If high ART coverage could be achieved, such as through test and treat, it is possible that investments in a trial to test risk reduction and outreach interventions might be worthwhile if those interventions were more efficient (ie, lower ICER and closer to the WTP threshold) than the scenario we tested in which the interventions were applied to all patients. It might be possible to achieve greater efficiency through targeting, such as applying the risk reduction intervention to only those who are most likely to disengage or implementing more reliable mechanisms for ascertaining clinic transfers and death before triggering an outreach effort.

Our analyses has several limitations. First, we did not vary cost (ie, no cost distribution was used), namely due to the lack of such data. However, we did explore the uncertainty surrounding the cost data in sensitivity analysis by using wide ranges to see if and how results changed. We found that as the cost of the intervention either increased or decreased ENBS declined due to reduced decision uncertainty. For the cost of enrolling additional study participants, as one might expect when costs declined the optimal sample size increased and when the cost increased the optimal sample size decreased. Second, we did not vary all inputs in the HIV progression model primarily due to the large number of inputs which would have been impossible to achieve in a realistic timeframe. This could have led to an underestimation of the value of future research. In addition, it is possible that if a trial were to collect data to resolve additional uncertainties then perhaps the value of research would increase, although this possibility was not tested in this analysis.
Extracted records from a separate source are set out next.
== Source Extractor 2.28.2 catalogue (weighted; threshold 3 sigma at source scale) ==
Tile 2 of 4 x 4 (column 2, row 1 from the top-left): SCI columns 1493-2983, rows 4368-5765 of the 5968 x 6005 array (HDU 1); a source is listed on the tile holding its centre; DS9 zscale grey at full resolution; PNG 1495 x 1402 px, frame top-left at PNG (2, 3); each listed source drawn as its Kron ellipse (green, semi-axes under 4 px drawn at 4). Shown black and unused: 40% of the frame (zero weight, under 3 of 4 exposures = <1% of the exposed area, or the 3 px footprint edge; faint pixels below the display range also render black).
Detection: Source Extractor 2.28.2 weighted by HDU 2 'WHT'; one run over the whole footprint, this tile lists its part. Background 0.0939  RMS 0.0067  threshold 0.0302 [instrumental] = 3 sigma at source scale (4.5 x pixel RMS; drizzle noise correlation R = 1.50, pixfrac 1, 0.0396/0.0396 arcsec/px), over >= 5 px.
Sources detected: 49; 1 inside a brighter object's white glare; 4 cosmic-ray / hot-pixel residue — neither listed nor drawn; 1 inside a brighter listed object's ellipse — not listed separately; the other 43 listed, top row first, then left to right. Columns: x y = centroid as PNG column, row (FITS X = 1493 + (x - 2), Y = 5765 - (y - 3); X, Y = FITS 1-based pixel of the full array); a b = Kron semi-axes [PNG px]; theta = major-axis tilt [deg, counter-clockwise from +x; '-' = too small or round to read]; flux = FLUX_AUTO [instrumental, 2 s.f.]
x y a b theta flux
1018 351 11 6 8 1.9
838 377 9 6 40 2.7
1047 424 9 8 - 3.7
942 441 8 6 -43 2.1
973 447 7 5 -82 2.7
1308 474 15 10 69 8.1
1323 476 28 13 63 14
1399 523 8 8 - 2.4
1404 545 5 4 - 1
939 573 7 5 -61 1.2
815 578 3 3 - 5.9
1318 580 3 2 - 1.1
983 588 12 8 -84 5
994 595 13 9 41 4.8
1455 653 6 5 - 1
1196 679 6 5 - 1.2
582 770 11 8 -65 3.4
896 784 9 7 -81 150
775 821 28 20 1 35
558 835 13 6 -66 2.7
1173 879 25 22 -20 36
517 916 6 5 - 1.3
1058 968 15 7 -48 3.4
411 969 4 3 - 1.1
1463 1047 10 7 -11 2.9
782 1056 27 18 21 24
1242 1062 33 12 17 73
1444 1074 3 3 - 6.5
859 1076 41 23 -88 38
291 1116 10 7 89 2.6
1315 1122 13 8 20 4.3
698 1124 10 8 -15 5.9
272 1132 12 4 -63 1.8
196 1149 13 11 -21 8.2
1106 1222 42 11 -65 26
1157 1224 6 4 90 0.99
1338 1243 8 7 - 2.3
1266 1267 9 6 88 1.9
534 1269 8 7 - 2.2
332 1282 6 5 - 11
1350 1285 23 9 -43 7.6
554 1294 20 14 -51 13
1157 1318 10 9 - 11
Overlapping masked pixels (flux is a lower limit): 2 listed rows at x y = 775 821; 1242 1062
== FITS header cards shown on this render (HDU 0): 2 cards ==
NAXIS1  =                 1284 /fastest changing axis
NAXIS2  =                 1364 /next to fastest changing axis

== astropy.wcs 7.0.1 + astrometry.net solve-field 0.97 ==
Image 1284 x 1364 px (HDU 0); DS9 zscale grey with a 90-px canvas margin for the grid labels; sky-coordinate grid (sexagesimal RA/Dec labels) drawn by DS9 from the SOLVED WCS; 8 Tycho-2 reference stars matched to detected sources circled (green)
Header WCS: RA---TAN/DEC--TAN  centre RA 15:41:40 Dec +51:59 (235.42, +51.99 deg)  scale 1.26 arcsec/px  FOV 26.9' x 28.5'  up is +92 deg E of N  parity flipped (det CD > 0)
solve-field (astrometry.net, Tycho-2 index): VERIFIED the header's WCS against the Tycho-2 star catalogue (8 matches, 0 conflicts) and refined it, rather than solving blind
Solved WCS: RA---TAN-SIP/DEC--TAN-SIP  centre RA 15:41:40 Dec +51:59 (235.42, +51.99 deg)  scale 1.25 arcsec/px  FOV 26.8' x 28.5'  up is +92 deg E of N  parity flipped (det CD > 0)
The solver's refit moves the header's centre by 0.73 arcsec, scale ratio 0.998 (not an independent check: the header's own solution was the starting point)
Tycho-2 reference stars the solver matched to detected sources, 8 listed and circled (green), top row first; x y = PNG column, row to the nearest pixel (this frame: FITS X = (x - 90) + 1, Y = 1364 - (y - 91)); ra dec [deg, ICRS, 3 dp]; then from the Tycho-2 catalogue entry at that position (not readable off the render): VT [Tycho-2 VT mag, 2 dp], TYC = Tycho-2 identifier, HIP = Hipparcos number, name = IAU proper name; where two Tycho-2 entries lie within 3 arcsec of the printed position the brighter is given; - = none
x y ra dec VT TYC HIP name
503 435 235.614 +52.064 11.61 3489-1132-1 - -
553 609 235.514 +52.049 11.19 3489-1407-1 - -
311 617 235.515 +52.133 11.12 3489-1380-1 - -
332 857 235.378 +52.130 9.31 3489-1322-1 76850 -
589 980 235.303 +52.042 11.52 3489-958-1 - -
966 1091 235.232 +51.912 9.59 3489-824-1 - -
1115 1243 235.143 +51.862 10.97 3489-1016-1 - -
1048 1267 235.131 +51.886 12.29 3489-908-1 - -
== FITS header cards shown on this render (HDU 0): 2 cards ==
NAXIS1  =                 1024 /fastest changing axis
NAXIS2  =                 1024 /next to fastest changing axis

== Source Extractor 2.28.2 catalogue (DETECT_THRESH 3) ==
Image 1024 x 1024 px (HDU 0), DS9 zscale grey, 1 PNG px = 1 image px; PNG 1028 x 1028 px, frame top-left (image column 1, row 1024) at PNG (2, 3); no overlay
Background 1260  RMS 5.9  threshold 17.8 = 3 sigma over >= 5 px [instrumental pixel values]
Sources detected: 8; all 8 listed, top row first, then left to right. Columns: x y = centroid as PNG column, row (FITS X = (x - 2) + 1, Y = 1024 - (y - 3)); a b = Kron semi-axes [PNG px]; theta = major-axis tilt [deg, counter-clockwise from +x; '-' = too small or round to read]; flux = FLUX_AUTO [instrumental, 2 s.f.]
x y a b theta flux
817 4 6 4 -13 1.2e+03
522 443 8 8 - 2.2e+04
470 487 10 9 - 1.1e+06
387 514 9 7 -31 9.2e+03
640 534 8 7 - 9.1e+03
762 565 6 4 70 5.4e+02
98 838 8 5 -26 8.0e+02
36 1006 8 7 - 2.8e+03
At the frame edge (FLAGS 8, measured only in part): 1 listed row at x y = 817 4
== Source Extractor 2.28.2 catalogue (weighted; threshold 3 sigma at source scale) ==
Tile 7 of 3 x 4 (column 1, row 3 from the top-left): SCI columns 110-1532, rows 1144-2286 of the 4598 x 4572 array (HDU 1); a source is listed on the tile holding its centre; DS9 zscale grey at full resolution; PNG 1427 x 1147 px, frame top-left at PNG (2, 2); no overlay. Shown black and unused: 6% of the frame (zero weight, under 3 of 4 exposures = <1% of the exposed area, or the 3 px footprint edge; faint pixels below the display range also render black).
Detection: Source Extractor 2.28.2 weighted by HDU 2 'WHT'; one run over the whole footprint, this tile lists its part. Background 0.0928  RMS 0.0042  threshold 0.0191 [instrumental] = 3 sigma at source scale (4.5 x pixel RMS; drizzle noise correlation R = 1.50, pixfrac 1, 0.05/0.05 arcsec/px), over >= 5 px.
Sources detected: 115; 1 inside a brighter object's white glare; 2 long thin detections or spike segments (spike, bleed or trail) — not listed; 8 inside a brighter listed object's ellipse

Third, and a concern in any modelling-based study or any quantitative evidence synthesis, is the difficulty in characterising uncertainty that is due to biased evidence rather than to sampling uncertainty. Our analysis does not include this potentially important factor. If the subsequent research avoids these biases and does not introduce other biases of equal or greater importance, the EVSI may be underestimated. Conversely, if the subsequent research worsens and/or introduces additional biases, the EVSI may be overestimated. The development of methods to systematically characterise evidentiary bias is an important area for future research. Fourth, the computational burden of value of information calculations limited our ability to estimate EVSI with perfect precision. Although with 1 million iterations we do feel that estimates come close and random noise has been minimised.

Conclusion

In summary, more research is not always needed, particularly when there is moderately robust prestudy belief about intervention effectiveness and little uncertainty about the value (cost-effectiveness) of the intervention.